Occorre una migliore organizzazione del sapere nelle scienze umane. E, in particolare, in Sociologia, la via della clinica, la via sociatrica, come già in psicologia, definisce un diverso statuto del sapere che lascia da parte il super-opinionismo, avveduto al massimo di quattro dati statistici e sparutissima conoscenza di casi. L’Umanità e l’Italia europea, occidentale, eurasiatica e globale hanno bisogno di una rinnovata via alla politica, che non neghi i dati oggettivi e il loro agire dinamico nella mutevolezza delle società umane. E che così, acquisisca quella consapevolezza antropologica che vede il tertium datur, oltre a Psiche e a Pragma: l’esistenza di ORGA, del soggetto societario, da cui deriva la concreta evoluzione della gestione dell’Umano Consorzio, oltra l’individualismo e il collettivismo: il societarismo. Il societarismo non è il trito ed erroneo collettivismo e nemmeno lo squallido individualismo. È un passo avanti, l’abolizione di questo dualismo. Evita, ad esempio, il palese oscurantismo putiniano e la pretesa omologazione a stelle e strisce.

Ma chi ha in mano lo sviluppo della nuova organizzazione gnoseologica di tipo sociatrico? La scienza? Certo, la base è la scienza. Con i suoi elementi di certezza maggior e minore e, sopra di essa, sempre sociatrica, c’è la politica che deve agire tramite un efficiente modello democratico. Questo perché l’epistemologia di cui parliamo è quella di sistemi aperti che, da una parte sono sistemi, ma dall’altra lo diventano il più possibile con la corretta azione operativa e organica, in process e con feed-back. Tramite, diciamo, meccanismi di cultura manageriale (nell’accezione anglosassone, cioè di organizzazione e direzione. Ma, attenzione, atleti accademici e intellettualistici dell’accidia: nessun misticismo manageriale, bensì organicismo puro informato della trascendenza.

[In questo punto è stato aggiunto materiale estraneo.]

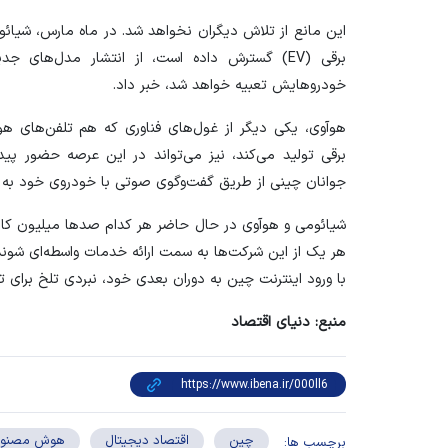
این مانع از تلاش دیگران نخواهد شد. در ماه مارس، شیائو
برقی (EV) گسترش داده است، از انتشار مدل‌ه
خودروهایش تعبیه خواهد شد، خبر داد.
هوآوی، یکی دیگر از غول‌های فناوری که هم تلفن‌های هوش
برقی تولید می‌کند، نیز می‌تواند در این عرصه حضور پید
جوانان چینی از طریق گفت‌وگوی صوتی با خودروی خود ب
شیائومی و هوآوی در حال حاضر هر کدام صد‌ها میلیون کاربر د
هر یک از این شرکت‌ها به سمت ارائه خدمات واسطه‌ای شون
با ورود اینترنت چین به دوران بعدی خود، نبردی تلخ برای
منبع: دنیای اقتصاد
چین
اقتصاد دیجیتال
هوش مصنو
برچسب ها:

Da esperienza sociatrica riflettuta anideologicamente, le organizzazioni private producono risultati societari migliori e meno entropici delle pubbliche amministrazioni. Per lo sviluppo sono essenziali, estesamente. Le organizzazioni pubbliche invece garantiscono maggiormente i livelli di sussistenza, ma non sono fatte per lo sviluppo.

Dunque, le nuove Società Umane Globali Antropoceniche Ipermediatizzate e Ginecoforiche devono vedere la dialettica non bellica tra imprese e Stati, per lo più in ottica funzionale, consortile e sinergica.

I partiti hanno un ruolo fondamentale in democrazia sociatrica: essi devono essere organizzati e acculturati per costituire la cinghia di trasmissione tra Paese reale e Paese legale (lo Stato nella veste limitata di cui sopra).

Ovviamente è solo un approfondimento della punta dell’iceberg.